## DATASET CONTENT
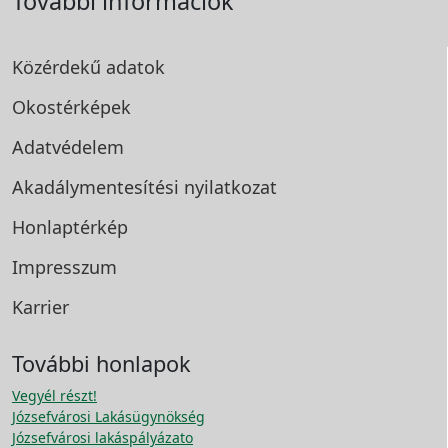
További információk
Közérdekű adatok
Okostérképek
Adatvédelem
Akadálymentesítési
nyilatkozat
Honlaptérkép
Impresszum
Karrier
További honlapok
Vegyél részt!
Józsefvárosi Lakásügynökség
Józsefvárosi lakáspályázato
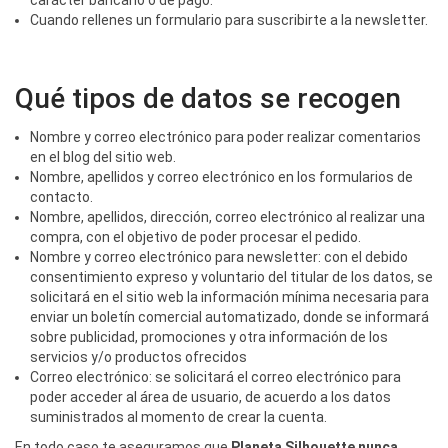
carácter bancario o de pago.
Cuando rellenes un formulario para suscribirte a la newsletter.
Qué tipos de datos se recogen
Nombre y correo electrónico para poder realizar comentarios
en el blog del sitio web.
Nombre, apellidos y correo electrónico en los formularios de
contacto.
Nombre, apellidos, dirección, correo electrónico al realizar una
compra, con el objetivo de poder procesar el pedido.
Nombre y correo electrónico para newsletter: con el debido
consentimiento expreso y voluntario del titular de los datos, se
solicitará en el sitio web la información mínima necesaria para
enviar un boletín comercial automatizado, donde se informará
sobre publicidad, promociones y otra información de los
servicios y/o productos ofrecidos
Correo electrónico: se solicitará el correo electrónico para
poder acceder al área de usuario, de acuerdo a los datos
suministrados al momento de crear la cuenta.
En todo caso te aseguramos que
Planeta Silhouette nunca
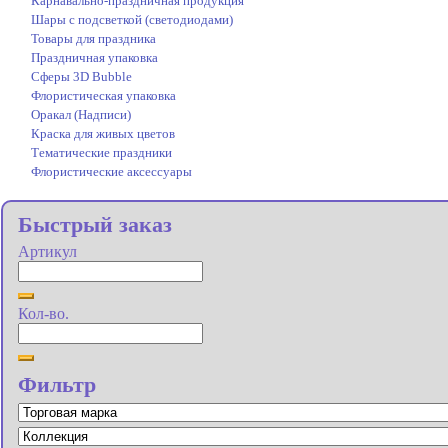
Карнавально-праздничная продукция
Шары с подсветкой (светодиодами)
Товары для праздника
Праздничная упаковка
Сферы 3D Bubble
Флористическая упаковка
Оракал (Надписи)
Краска для живых цветов
Тематические праздники
Флористические аксессуары
Быстрый заказ
Артикул
Кол-во.
Фильтр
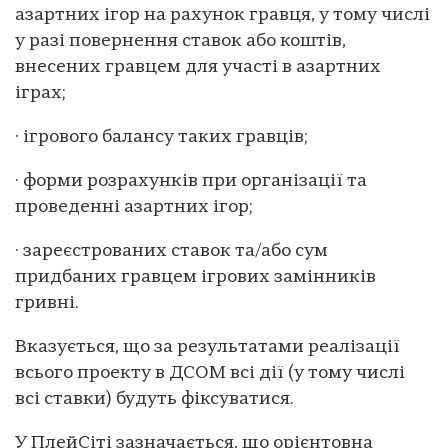
азартних ігор на рахунок гравця, у тому числі
у разі повернення ставок або коштів,
внесених гравцем для участі в азартних
іграх;
· ігрового балансу таких гравців;
· форми розрахунків при організації та
проведенні азартних ігор;
· зареєстрованих ставок та/або сум
придбаних гравцем ігрових замінників
гривні.
Вказується, що за результатами реалізації
всього проекту в ДСОМ всі дії (у тому числі
всі ставки) будуть фіксуватися.
У ПлейСіті зазначається, що орієнтовна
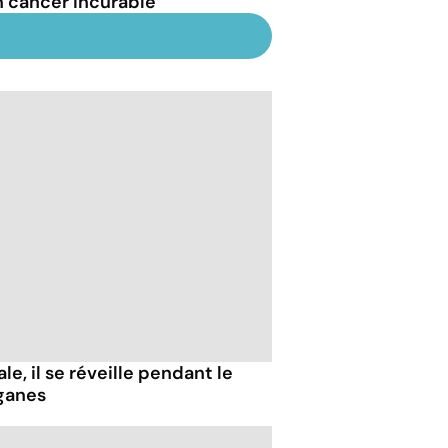
n cancer incurable
e, il se réveille pendant le
ganes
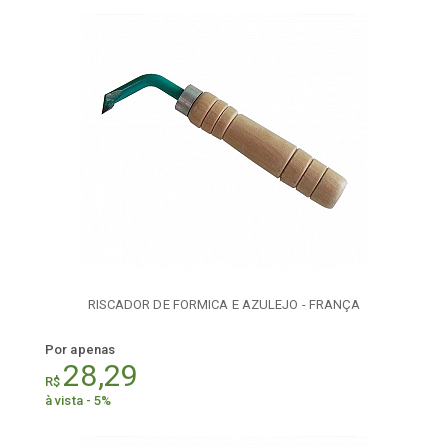
RISCADOR DE FORMICA E AZULEJO - FRANÇA
Por apenas
28,29
R$
à vista - 5%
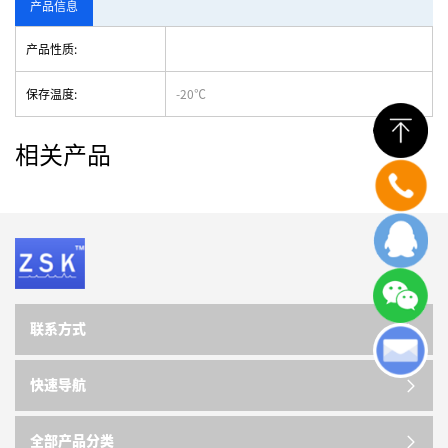
产品信息
产品性质:
保存温度:
-20℃
相关产品
联系方式
快速导航
全部产品分类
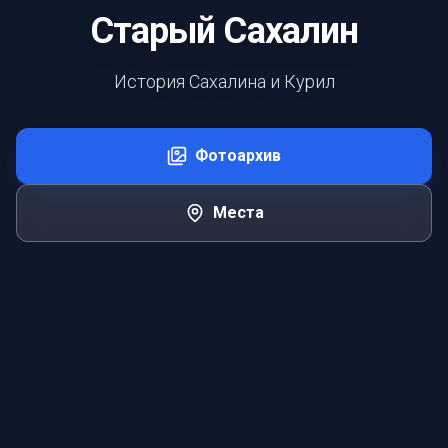
Старый Сахалин
История Сахалина и Курил
Фотоархив
Места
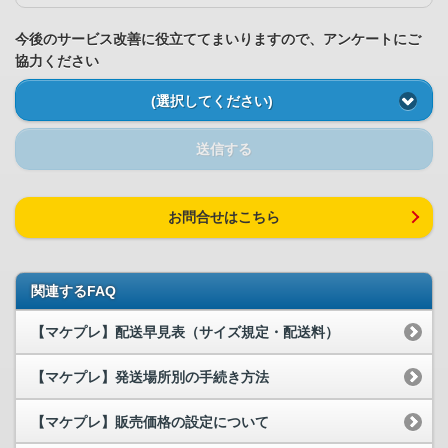
今後のサービス改善に役立ててまいりますので、アンケートにご
協力ください
(選択してください)
送信する
お問合せはこちら
関連するFAQ
【マケプレ】配送早見表（サイズ規定・配送料）
【マケプレ】発送場所別の手続き方法
【マケプレ】販売価格の設定について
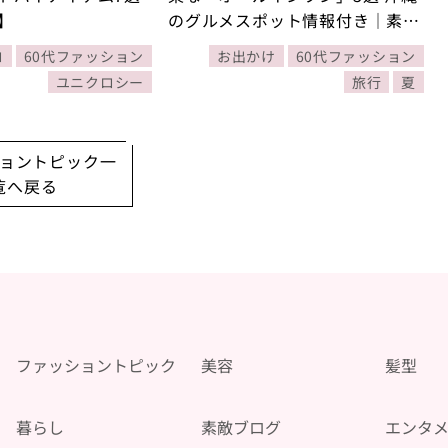
】
のグルメスポット情報付き｜素敵
ブロガー豊田真由美さん
ロ
60代ファッション
お出かけ
60代ファッション
ユニクロシー
旅行
夏
ョントピック一
覧へ戻る
ファッショントピック
美容
髪型
暮らし
素敵ブログ
エンタ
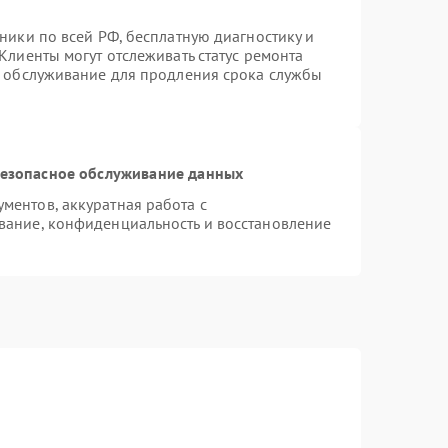
ники по всей РФ, бесплатную диагностику и
Клиенты могут отслеживать статус ремонта
е обслуживание для продления срока службы
езопасное обслуживание данных
ентов, аккуратная работа с
вание, конфиденциальность и восстановление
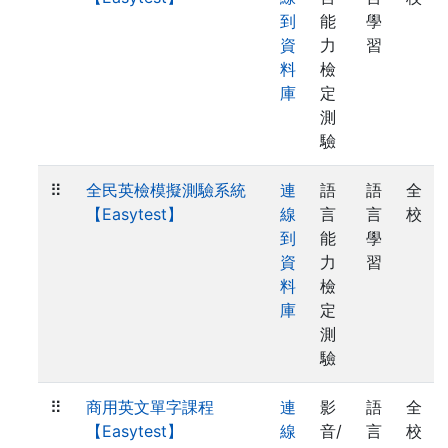
到
能
學
資
力
習
料
檢
庫
定
測
驗
⠿
全民英檢模擬測驗系統
連
語
語
全
【Easytest】
線
言
言
校
到
能
學
資
力
習
料
檢
庫
定
測
驗
⠿
商用英文單字課程
連
影
語
全
【Easytest】
線
音/
言
校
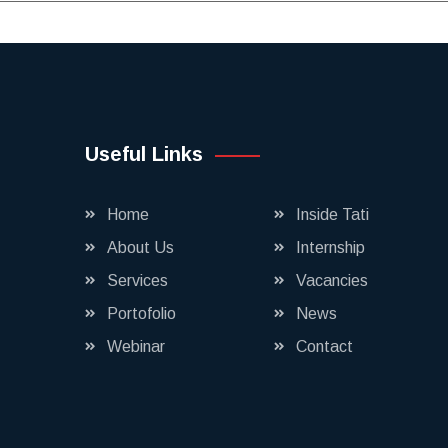
Useful Links
Home
Inside Tati
About Us
Internship
Services
Vacancies
Portofolio
News
Webinar
Contact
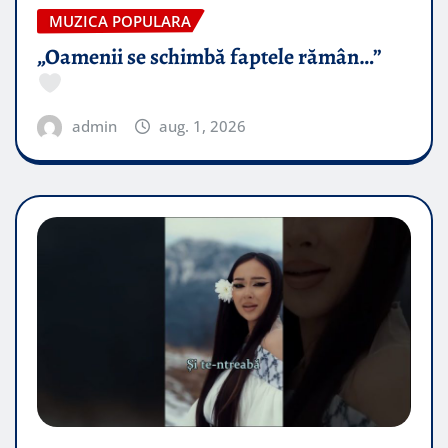
MUZICA POPULARA
„Oamenii se schimbă faptele rămân…”
admin
aug. 1, 2026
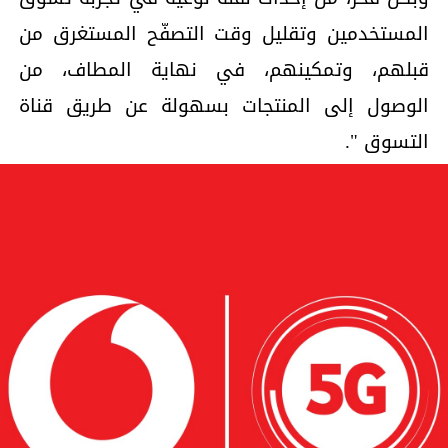
المستخدمين وتقليل وقت التصفّح المستغرق من
قبلهم، وتمكينهم، في نهاية المطاف، من
الوصول إلى المنتجات بسهولة عن طريق قناة
التسوق ".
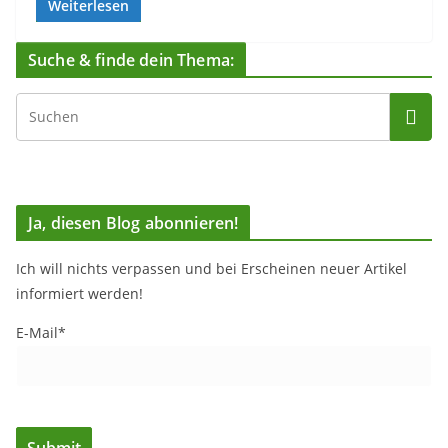
Weiterlesen
Suche & finde dein Thema:
Ja, diesen Blog abonnieren!
Ich will nichts verpassen und bei Erscheinen neuer Artikel
informiert werden!
E-Mail*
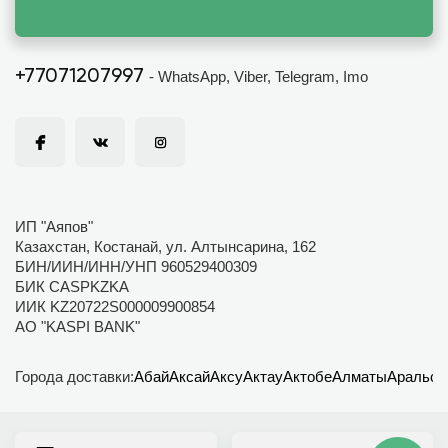
+77071207997
- WhatsApp, Viber, Telegram, Imo
ИП "Аяпов"
Казахстан, Костанай, ул. Алтынсарина, 162
БИН/ИИН/ИНН/УНП 960529400309
БИК CASPKZKA
ИИК KZ20722S000009900854
АО "KASPI BANK"
Города доставки:
Абай
Аксай
Аксу
Актау
Актобе
Алматы
Аральск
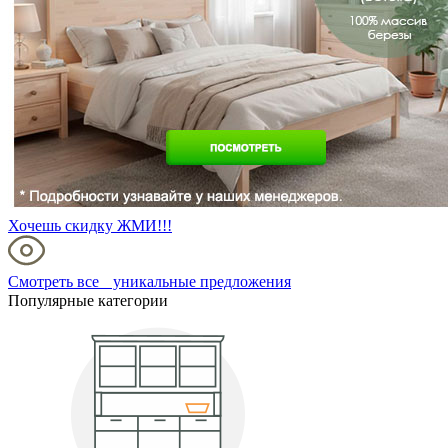
Хочешь скидку ЖМИ!!!
Смотреть все уникальные предложения
Популярные категории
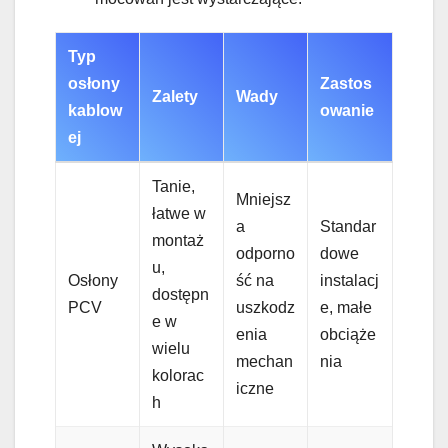
Typ
osłony
Zastos
Zalety
Wady
kablow
owanie
ej
Tanie,
Mniejsz
łatwe w
a
Standar
montaż
odporno
dowe
u,
Osłony
ść na
instalacj
dostępn
PCV
uszkodz
e, małe
e w
enia
obciąże
wielu
mechan
nia
kolorac
iczne
h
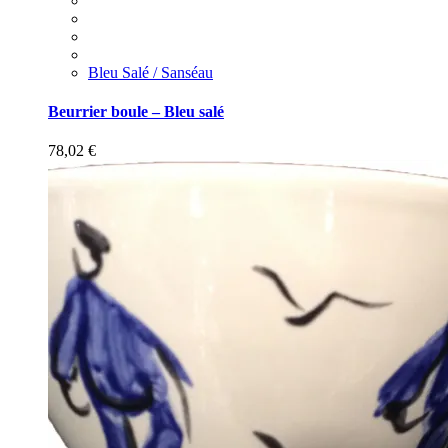
Bleu Salé / Sanséau
Beurrier boule – Bleu salé
78,02
€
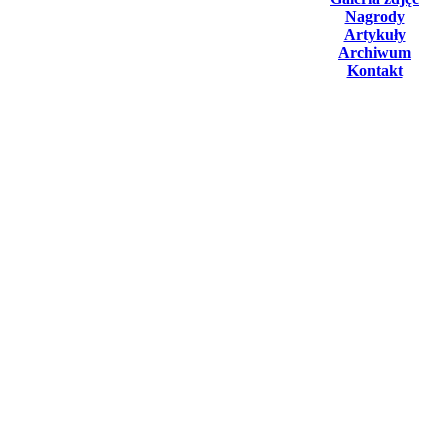
Nagrody
Artykuły
Archiwum
Kontakt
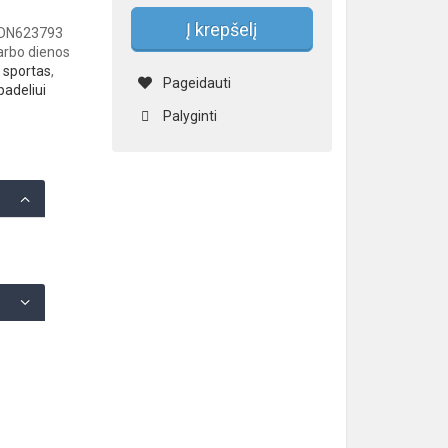
Į krepšelį
3DN623793
darbo dienos
,
sportas
,
Pageidauti
padeliui
Palyginti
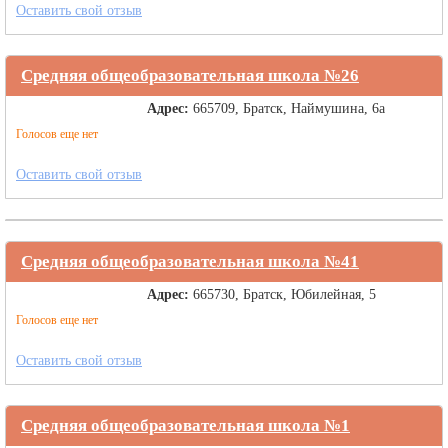
Оставить свой отзыв
Средняя общеобразовательная школа №26
Адрес:
665709, Братск, Наймушина, 6а
Голосов еще нет
Оставить свой отзыв
Средняя общеобразовательная школа №41
Адрес:
665730, Братск, Юбилейная, 5
Голосов еще нет
Оставить свой отзыв
Средняя общеобразовательная школа №1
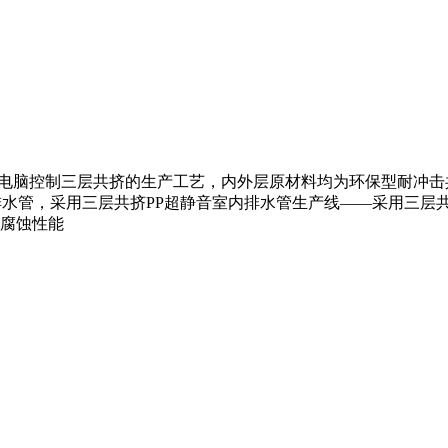
用全电脑控制三层共挤的生产工艺，内外层原材料均为环保型耐冲
音排水管，采用三层共挤PP超静音室内排水管生产线——采用三
腐蚀性能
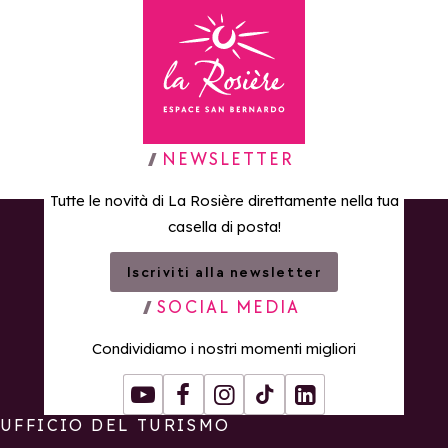
Torna alla home page
NEWSLETTER
Tutte le novità di La Rosière direttamente nella tua
casella di posta!
Iscriviti alla newsletter
SOCIAL MEDIA
Condividiamo i nostri momenti migliori
Youtube
Facebook
Instagram
Tiktok
LinkedIn
UFFICIO DEL TURISMO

## INSTRUCTIONS FOR THE TASK
Leave out the pictures and retype every line above exactly.

## WRITTEN SOLUTION
További információk
Közérdekű adatok
Okostérképek
Adatvédelem
Akadálymentesítési
nyilatkozat
Honlaptérkép
Impresszum
Karrier
További honlapok
Vegyél részt!
Józsefvárosi Lakásügynökség
Józsefvárosi lakáspályázato
carácter bancario o de pago.
Cuando rellenes un formulario para suscribirte a la newsletter.
Qué tipos de datos se recogen
Nombre y correo electrónico para poder realizar comentarios
en el blog del sitio web.
Nombre, apellidos y correo electrónico en los formularios de
contacto.
Nombre, apellidos, dirección, correo electrónico al realizar una
compra, con el objetivo de poder procesar el pedido.
Nombre y correo electrónico para newsletter: con el debido
consentimiento expreso y voluntario del titular de los datos, se
solicitará en el sitio web la información mínima necesaria para
enviar un boletín comercial automatizado, donde se informará
sobre publicidad, promociones y otra información de los
servicios y/o productos ofrecidos
Correo electrónico: se solicitará el correo electrónico para
poder acceder al área de usuario, de acuerdo a los datos
suministrados al momento de crear la cuenta.
En todo caso te aseguramos que
Planeta Silhouette nunca
Карнавально-праздничная продукция
Шары с подсветкой (светодиодами)
Товары для праздника
Праздничная упаковка
Сферы 3D Bubble
Флористическая упаковка
Оракал (Надписи)
Краска для живых цветов
Тематические праздники
Флористические аксессуары
Быстрый заказ
Артикул
Кол-во.
Фильтр
азартних ігор на рахунок гравця, у тому числі
у разі повернення ставок або коштів,
внесених гравцем для участі в азартних
іграх;
· ігрового балансу таких гравців;
· форми розрахунків при організації та
проведенні азартних ігор;
· зареєстрованих ставок та/або сум
придбаних гравцем ігрових замінників
гривні.
Вказується, що за результатами реалізації
всього проекту в ДСОМ всі дії (у тому числі
всі ставки) будуть фіксуватися.
У ПлейСіті зазначається, що орієнтовна
n cancer incurable
e, il se réveille pendant le
ganes
RISCADOR DE FORMICA E AZULEJO - FRANÇA
Por apenas
28,29
R$
à vista - 5%
产品信息
产品性质:
保存温度:
-20℃
相关产品
联系方式
快速导航
全部产品分类
Старый Сахалин
История Сахалина и Курил
Фотоархив
Места
今後のサービス改善に役立ててまいりますので、アンケートにご
協力ください
(選択してください)
送信する
お問合せはこちら
関連するFAQ
【マケプレ】配送早見表（サイズ規定・配送料）
【マケプレ】発送場所別の手続き方法
【マケプレ】販売価格の設定について
】
のグルメスポット情報付き｜素敵
ブロガー豊田真由美さん
ロ
60代ファッション
お出かけ
60代ファッション
ユニクロシー
旅行
夏
ョントピック一
覧へ戻る
ファッショントピック
美容
髪型
暮らし
素敵ブログ
エンタ
ники по всей РФ, бесплатную диагностику и
Клиенты могут отслеживать статус ремонта
е обслуживание для продления срока службы
езопасное обслуживание данных
ентов, аккуратная работа с
вание, конфиденциальность и восстановление
到
能
學
資
力
習
料
檢
庫
定
測
驗
⠿
全民英檢模擬測驗系統
連
語
語
全
【Easytest】
線
言
言
校
到
能
學
資
力
習
料
檢
庫
定
測
驗
⠿
商用英文單字課程
連
影
語
全
【Easytest】
線
音/
言
校
Useful Links
Home
Inside Tati
About Us
Internship
Services
Vacancies
Portofolio
News
Webinar
Contact
MUZICA POPULARA
„Oamenii se schimbă faptele rămân…”
admin
aug. 1, 2026
المستخدمين وتقليل وقت التصفّح المستغرق من
قبلهم، وتمكينهم، في نهاية المطاف، من
الوصول إلى المنتجات بسهولة عن طريق قناة
التسوق ".
Weiterlesen
Suche & finde dein Thema:
Ja, diesen Blog abonnieren!
Ich will nichts verpassen und bei Erscheinen neuer Artikel
informiert werden!
E-Mail*
+77071207997
- WhatsApp, Viber, Telegram, Imo
ИП "Аяпов"
Казахстан, Костанай, ул. Алтынсарина, 162
БИН/ИИН/ИНН/УНП 960529400309
БИК CASPKZKA
ИИК KZ20722S000009900854
АО "KASPI BANK"
Города доставки:
Абай
Аксай
Аксу
Актау
Актобе
Алматы
Аральск
Хочешь скидку ЖМИ!!!
Смотреть все уникальные предложения
Популярные категории
Typ
osłony
Zastos
Zalety
Wady
kablow
owanie
ej
Tanie,
Mniejsz
łatwe w
a
Standar
montaż
odporno
dowe
u,
Osłony
ść na
instalacj
dostępn
PCV
uszkodz
e, małe
e w
enia
obciąże
wielu
mechan
nia
kolorac
iczne
h
Bleu Salé / Sanséau
Beurrier boule – Bleu salé
78,02
€
Nagrody
Artykuły
Archiwum
Kontakt
Į krepšelį
3DN623793
darbo dienos
,
sportas
,
Pageidauti
padeliui
Palyginti
Оставить свой отзыв
Средняя общеобразовательная школа №26
Адрес:
665709, Братск, Наймушина, 6а
Голосов еще нет
Оставить свой отзыв
Средняя общеобразовательная школа №41
Адрес:
665730, Братск, Юбилейная, 5
Голосов еще нет
Оставить свой отзыв
Средняя общеобразовательная школа №1
用全电脑控制三层共挤的生产工艺，内外层原材料均为环保型耐冲
音排水管，采用三层共挤PP超静音室内排水管生产线——采用三
腐蚀性能
Torna alla home page
NEWSLETTER
Tutte le novità di La Rosière direttamente nella tua
casella di posta!
Iscriviti alla newsletter
SOCIAL MEDIA
Condividiamo i nostri momenti migliori
Youtube
Facebook
Instagram
Tiktok
LinkedIn
UFFICIO DEL TURISMO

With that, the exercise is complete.